Doch die Konkurrenz steht in den Startlöchern. Im Mai erhielt der US-Pharmariese Eli Lilly von den chinesischen Behörden grünes Licht für die Behandlung von Diabetes. Wie bei Novo Nordisk dürfte das Mittel im Alltag aber auch schon für die Gewichtsreduktion eingesetzt werden, bevor Eli Lilly auch dafür die Zulassung erhält.

Zudem drängen eine Reihe chinesischer Konkurrenten auf den Markt. Das Patent von Novo Nordisk für Semaglutid dürfte spätestens in zwei Jahren auslaufen, rund fünf Jahre früher als in Europa oder den USA. Wenn die Dänen einen Rechtsstreit mit einem chinesischen Konkurrenten verlieren, könnte der Schutz sogar noch früher fallen. Erste Produkte chinesischer Hersteller, die eine ähnliche Wirkung haben sollen, sind auch heute schon verfügbar.

Physiologe Xu Jia hat nichts gegen den Einsatz von Medikamenten, sagt er. „Das Wichtigste ist aber, dass man das Problem grundsätzlich löst.“ Die Menschen müssten sich wieder besser ernähren und mehr Sport treiben.
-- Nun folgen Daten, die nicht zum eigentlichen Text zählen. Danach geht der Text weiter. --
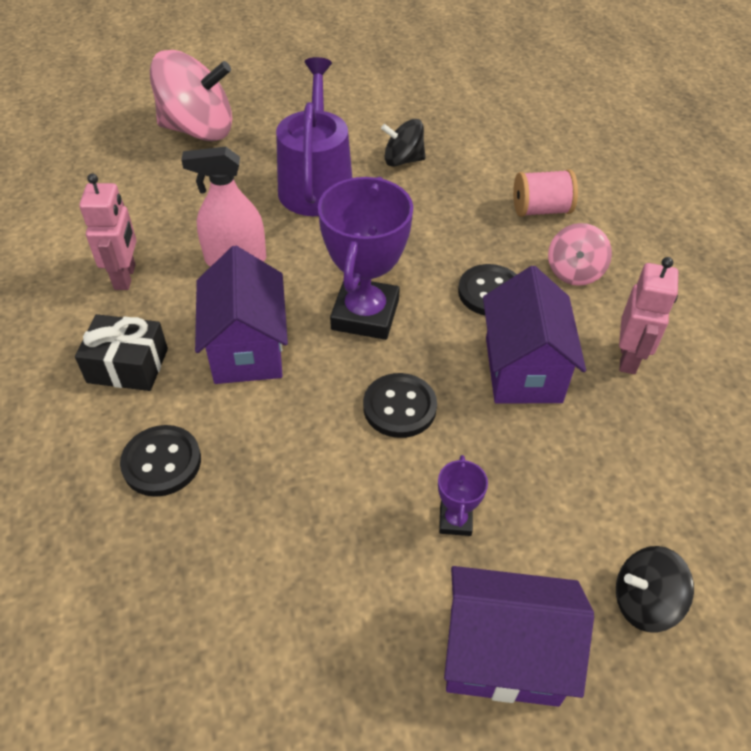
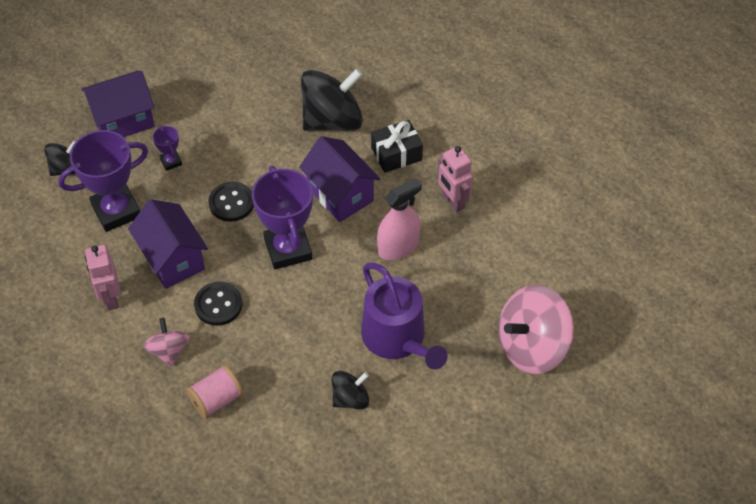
camera: 150 degrees right, 5 degrees up
(162, 462) = (332, 120): black button -> black spinning top
(579, 478) = (116, 211): none -> purple trophy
Andere halten wenig von den westlichen Lösungen, sondern vertrauen lieber auf althergebrachte einheimische Methoden. Wang Keyin ist seit drei Jahrzehnten Ärztin für traditionelle chinesische Medizin in Peking und auf Adipositas spezialisiert. Auch sie stellt eine steigende Nachfrage fest, vor allem von Frauen. Ihre Patienten sprechen sie auch auf die Abnehmspritzen an, sagt sie. Doch sie drückt ihre Ablehnung deutlich aus. „Die chinesische Medizin hat den Vorteil der Wirksamkeit. Die chinesische Kräutermedizin ist sicherer und hat weniger Nebenwirkungen“, glaubt die Frau. Neben den Kräutern setzt sie auf Akupunktur, Massage und Schröpfen.